_TASK BRIEF_
In the data below, find the line containing "Figure 2. The" and the line containing "TABLE 2 Grey", then reproduce them and every line between, exactly. Omit pictures.

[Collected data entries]
•••
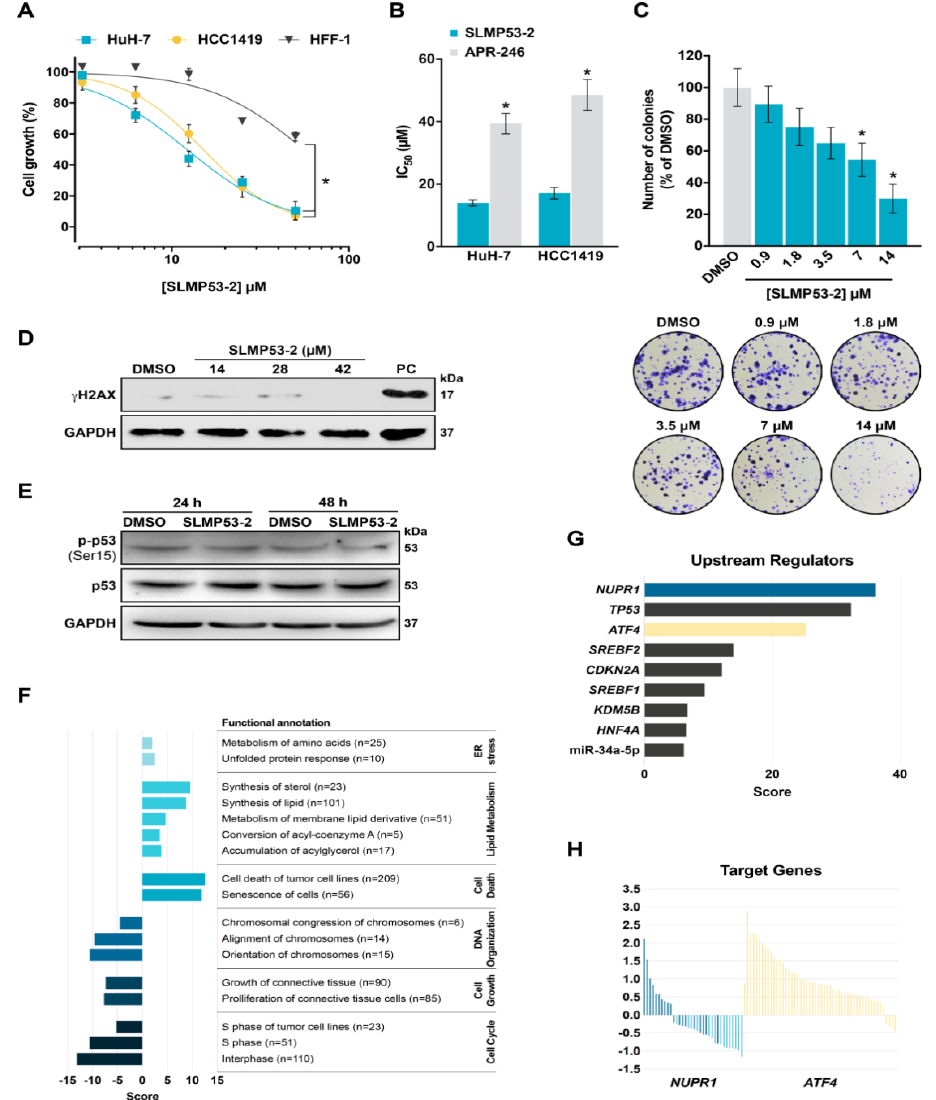
Figure 2. SLMP53-2 inhibits the growth of mutp53-Y220C-expressing tumor cells with no genotoxicity, leading to the di ff erential expression of genes involved in cell cycle and death, lipid metabolism, and endoplasmic reticulum (ER) stress. ( A ) Concentration-response curves for SLMP53-2 in human non-tumoral HFF-1 and tumor mutp53-Y220C-expressing HuH-7 and HCC1419 cells, analyzed by sulforhodamine B (SRB) assay after 48 h treatment with 3.12–50 µ M SLMP53-2. Data are mean ± SEM ( n = 5); * p < 0.05, extra sum-of-squares F test. ( B ) IC 50 values of SLMP53-2 and APR-246 in HuH-7 and HCC1419 cells were determined by SRB assay after 48 h treatment with 3.12–50 µ M SLMP53-2 or APR-246. Data are mean ± SEM ( n = 5); * p < 0.05, two-way ANOVA with Sidak’s multiple comparison test. ( C ) Effect of SLMP53-2 in HuH-7 cell colony formation, analyzed after 14 days incubation with SLMP53-2; a representative experiment is shown. Data are mean ± SEM ( n = 5); values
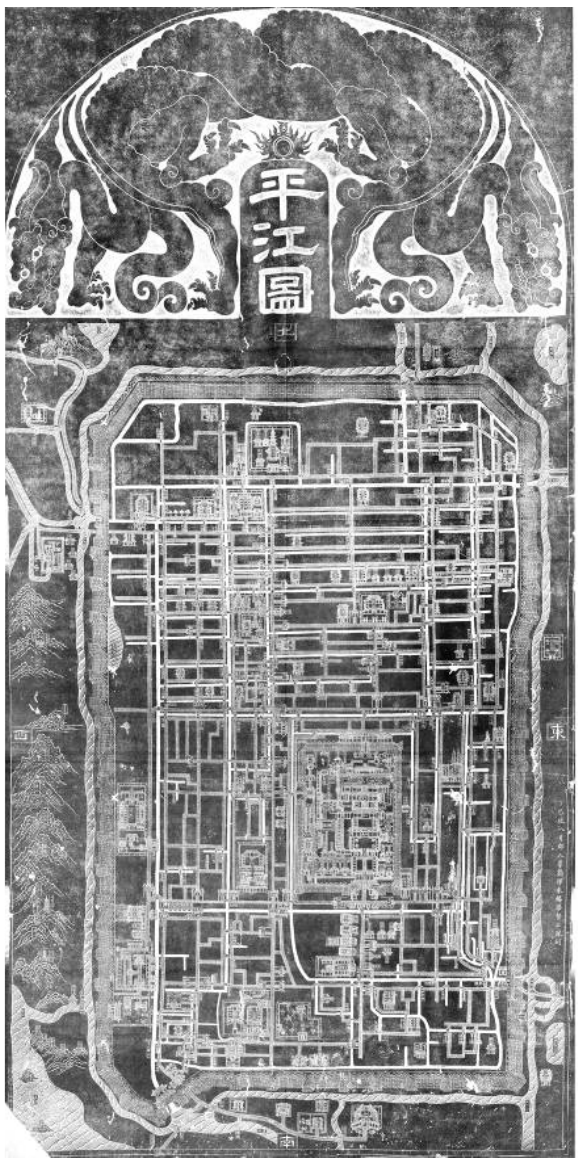
Figure 2. The Map of Pingjiang engraved in 1229.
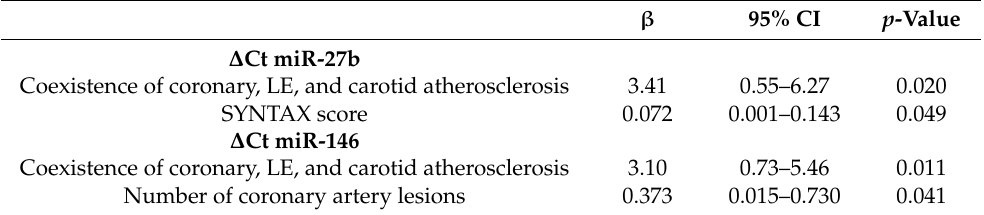
Table 3. Parameters associated with miR-27b and miR-146 expression levels in multivariate linear regression analysis.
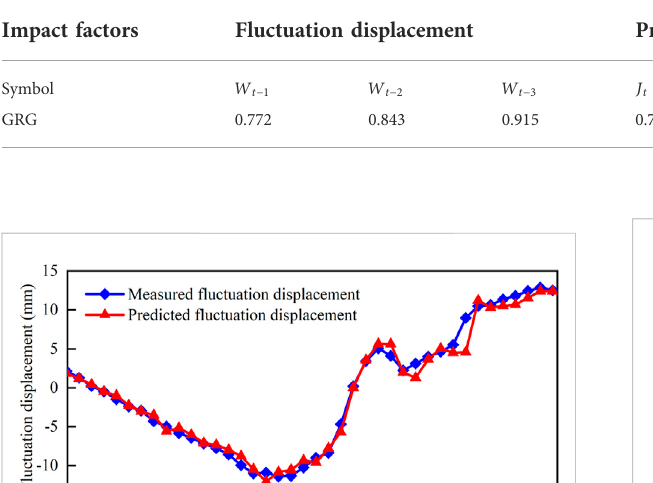
TABLE 2 Grey relational degree (GRG) between each impact factor and fl uctuation displacement.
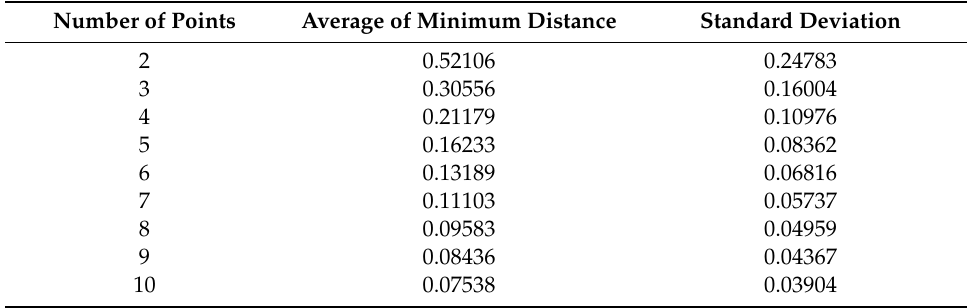
Table A1. Average of the minimum distances and standard deviations against the number of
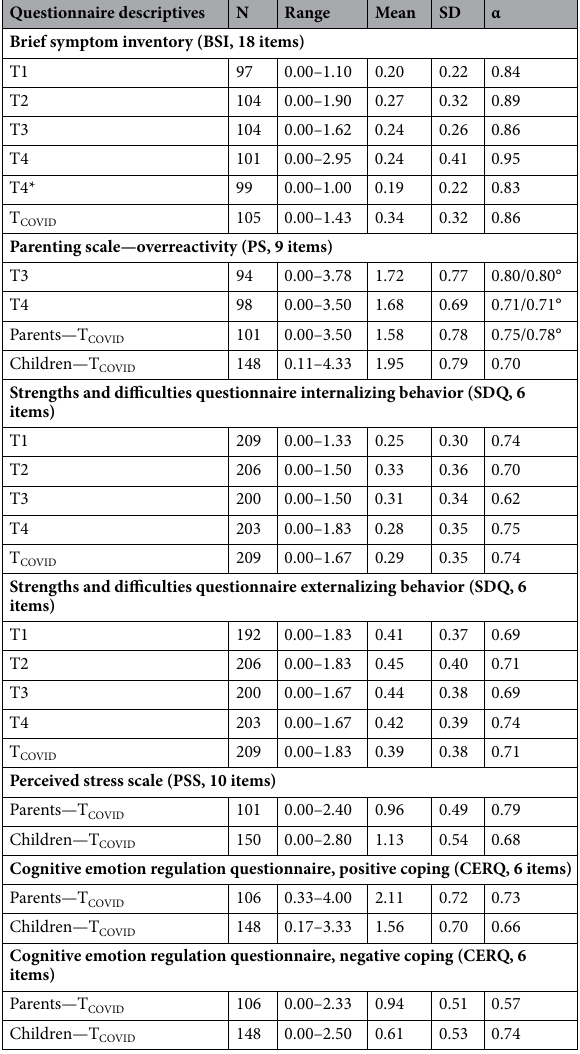
Factors influencing perceived stress during COVID‑19 lockdown. Coping strategies. Positive and negative coping strategies were significantly positively associated in both parents ( r = .22, p = .024) and children ( r = .23, p = .006). Parent–child correlations showed a significant association between the child’s and the parent’s negative coping ( r = .18, p = .028), which was not significant for positive coping strategies ( r = 06, p = .503). For both parents and children, we examined whether positive and negative coping strategies influenced perceived stress, while controlling for confounding variables (age, education level primary parent and number of people in the household during lockdown). We first performed a multiple regression analyses with parental perceived stress as the dependent variable, parental negative and positive coping strategies as independent vari- ables and parental age, parental education level and the number of people in the household during lockdown as confounds. A significant regression was found: F (5, 100) = 3.96, p = .003, r 2 = .17. The individual predictors indi- cated that parental education ( B = − .12, p = .033); number of people in the household ( B = .12, p = .009); and nega- tive coping strategies ( B = .24, p = .011) were significant predictors of parental perceived stress during lockdown. Secondly, we performed a multiple regression analyses with children’s perceived stress as the dependent vari- able, children’s negative and positive coping strategies as independent variables and children’s age, parental edu- cation level and the number of people in the household during lockdown as confounds. A significant regression was found ( F (5, 142) = 11.19, p < .001, r 2 = .28. The individual predictors indicated that negative coping strategies ( B = .57, p < .001) were a significant predictor of children’s perceived stress during lockdown.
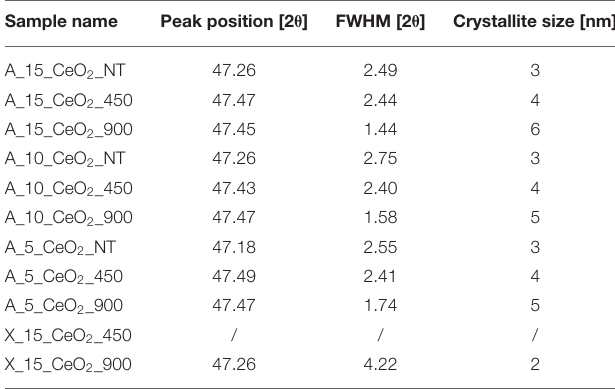
TABLE 1 | Peak position, FWHM (corrected for an instrumental broadening of 0.18 ◦ ) and average crystal sizes calculated from the XRD patterns using the Scherrer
•••
_EXPECTED ANSWER_
Figure 2. The Map of Pingjiang engraved in 1229.
Table 3. Parameters associated with miR-27b and miR-146 expression levels in multivariate linear regression analysis.
TABLE 2 Grey relational degree (GRG) between each impact factor and fl uctuation displacement.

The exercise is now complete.